Here’s some of what you’ll receive from your assessment:
- A customized energy report tailored specifically to your home and emailed to you.
- No-cost energy-saving products recommended during your assessment delivered to your door which may include:
- ENERGY STAR® certified LED bulbs
- Advanced power strips
- Low-flow showerheads and faucet aerators
- Efficient thermostats
- Up to 75% or more off approved insulation improvements
- No-cost targeted air sealing
Mass Save can also provide a list of eligible contractors so that you can get competitive pricing for any of the work you plan to do. The incentives for weatherization make the cost of this work heavily discounted and sometimes totally free.
If you are interested in making energy efficiency and comfort improvements to your home, the Mass Save Assessment is definitely the place to start – and is often a requirement for some of the available rebates, incentives and no-interest loans. And the good news - the energy assessment is free! To schedule a no-cost Home Energy Assessment, start by calling 866-527-SAVE, or go to the Mass Save website to learn more.
Older homes may still have old wiring, called “knob and tube wiring.” A licensed electrician must check throughout your home and then certify that any remaining knob and tube wiring is completely inactive before air sealing or insulation can be carried out. Mass Save often will cover the cost of this assessment as part of a weatherization improvement project.
Available Rebates and Tax Credits
You can access generous Mass Save rebates and incentives to make recommended long-term energy-saving upgrades to your home, including 0% financing and 75% or more off approved insulation. With the Mass Save incentives, recommended air sealing is usually at no cost; insulation can be free or in the range of a few hundred to a few thousand dollars, depending on the size of your home.
In addition, discounts and tax credits are becoming available in 2023 as a result of the federal Inflation Reduction Act (IRA) , with plans to offer an upfront discount of up to $1,600 for income-qualified residents, and a 30% tax credit for weatherization projects, capped per year at the following amounts:
- Insulation and air sealing: $1,200
- Doors: $250 per door, $500 total
- Windows: $600
- Energy audits: $150
- The credit resets each tax year, effectively becoming available again for additional projects.
A no-cost Mass Save assessment is often required to access MassSave rebates and incentives; the assessment is helpful but not required to access Federal rebates and incentives.
A good resource for information on the new IRA rebates is Rewiring America, where they provide IRA fact sheets and a savings calculator. Another good resource is the Massachusetts Clean Energy Center, which includes a table on available incentives from both our state and the federal government.
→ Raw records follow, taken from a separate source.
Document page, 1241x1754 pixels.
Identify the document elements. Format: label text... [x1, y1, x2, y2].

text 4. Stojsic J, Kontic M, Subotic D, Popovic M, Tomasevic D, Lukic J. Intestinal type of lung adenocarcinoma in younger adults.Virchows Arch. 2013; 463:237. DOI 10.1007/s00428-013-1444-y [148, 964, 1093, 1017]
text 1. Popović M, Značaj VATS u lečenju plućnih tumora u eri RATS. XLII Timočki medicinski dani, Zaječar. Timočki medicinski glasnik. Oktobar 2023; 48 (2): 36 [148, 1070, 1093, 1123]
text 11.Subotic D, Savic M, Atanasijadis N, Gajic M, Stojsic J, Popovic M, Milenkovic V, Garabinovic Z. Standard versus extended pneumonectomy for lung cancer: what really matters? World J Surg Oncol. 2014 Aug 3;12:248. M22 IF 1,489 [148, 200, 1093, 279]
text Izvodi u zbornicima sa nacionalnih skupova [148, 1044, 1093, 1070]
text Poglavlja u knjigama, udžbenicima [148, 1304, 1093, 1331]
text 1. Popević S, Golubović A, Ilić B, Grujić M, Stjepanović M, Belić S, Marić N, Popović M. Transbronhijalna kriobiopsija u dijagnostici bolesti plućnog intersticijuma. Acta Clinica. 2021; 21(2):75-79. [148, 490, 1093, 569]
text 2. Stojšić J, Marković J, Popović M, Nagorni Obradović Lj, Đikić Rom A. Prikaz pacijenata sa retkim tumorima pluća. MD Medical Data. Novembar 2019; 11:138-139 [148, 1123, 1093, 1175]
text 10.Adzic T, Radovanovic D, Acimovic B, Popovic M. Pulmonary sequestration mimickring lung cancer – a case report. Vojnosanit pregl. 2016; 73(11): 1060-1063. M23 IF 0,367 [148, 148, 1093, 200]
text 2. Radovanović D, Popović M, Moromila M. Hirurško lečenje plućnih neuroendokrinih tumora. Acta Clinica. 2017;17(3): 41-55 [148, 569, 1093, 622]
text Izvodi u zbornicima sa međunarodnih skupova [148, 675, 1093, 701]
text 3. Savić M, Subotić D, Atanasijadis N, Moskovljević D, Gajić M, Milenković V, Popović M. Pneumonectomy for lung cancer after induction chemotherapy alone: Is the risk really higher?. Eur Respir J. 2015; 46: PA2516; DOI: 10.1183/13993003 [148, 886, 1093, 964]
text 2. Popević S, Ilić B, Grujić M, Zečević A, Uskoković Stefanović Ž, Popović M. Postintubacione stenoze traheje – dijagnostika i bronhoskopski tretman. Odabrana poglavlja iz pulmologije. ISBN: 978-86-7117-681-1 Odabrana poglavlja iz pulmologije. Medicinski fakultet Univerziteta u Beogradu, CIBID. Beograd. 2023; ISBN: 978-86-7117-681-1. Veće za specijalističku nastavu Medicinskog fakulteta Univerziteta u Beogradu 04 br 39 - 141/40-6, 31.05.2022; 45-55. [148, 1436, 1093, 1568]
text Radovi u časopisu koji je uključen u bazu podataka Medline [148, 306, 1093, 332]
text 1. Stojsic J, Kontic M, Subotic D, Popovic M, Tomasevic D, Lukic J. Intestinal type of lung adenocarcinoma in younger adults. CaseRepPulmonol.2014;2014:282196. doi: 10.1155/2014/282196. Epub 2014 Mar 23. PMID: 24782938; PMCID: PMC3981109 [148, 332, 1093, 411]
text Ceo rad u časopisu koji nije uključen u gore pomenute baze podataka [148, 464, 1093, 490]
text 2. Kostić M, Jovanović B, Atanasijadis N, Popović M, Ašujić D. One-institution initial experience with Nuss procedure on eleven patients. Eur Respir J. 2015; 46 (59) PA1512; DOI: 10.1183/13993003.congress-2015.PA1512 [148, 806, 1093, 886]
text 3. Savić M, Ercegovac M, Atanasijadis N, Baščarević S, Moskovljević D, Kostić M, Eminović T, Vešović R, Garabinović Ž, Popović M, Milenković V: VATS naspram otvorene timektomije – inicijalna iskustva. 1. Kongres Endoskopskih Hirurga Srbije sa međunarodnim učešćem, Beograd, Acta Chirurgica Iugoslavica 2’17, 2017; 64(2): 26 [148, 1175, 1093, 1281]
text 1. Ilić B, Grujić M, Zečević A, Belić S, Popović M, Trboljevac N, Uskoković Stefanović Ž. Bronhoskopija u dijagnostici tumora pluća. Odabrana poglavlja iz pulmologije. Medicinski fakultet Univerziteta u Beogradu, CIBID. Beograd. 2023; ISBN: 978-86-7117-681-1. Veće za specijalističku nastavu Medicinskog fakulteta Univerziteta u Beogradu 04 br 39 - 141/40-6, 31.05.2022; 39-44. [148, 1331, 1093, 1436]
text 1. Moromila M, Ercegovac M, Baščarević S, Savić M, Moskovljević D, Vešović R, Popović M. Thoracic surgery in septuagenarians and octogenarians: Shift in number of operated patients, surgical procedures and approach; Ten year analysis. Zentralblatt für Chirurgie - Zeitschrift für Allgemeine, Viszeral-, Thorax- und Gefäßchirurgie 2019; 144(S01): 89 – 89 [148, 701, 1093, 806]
IMPORTANT: Verify with your installers that they have the proper licenses and insurance, and confirm that they have or will obtain all required permits and inspections from the Town of Brookline.
About Electrify Brookline
Electrify Brookline is a collaboration between the Town of Brookline’s Zero Emissions Advisory Board (ZEAB), Mothers Out Front Brookline and Climate Action Brookline. Our goal is to provide clear information to guide the community on the path toward electrification — improving the energy efficiency, health and comfort of their living spaces while reducing climate-damaging emissions to preserve a livable future for all.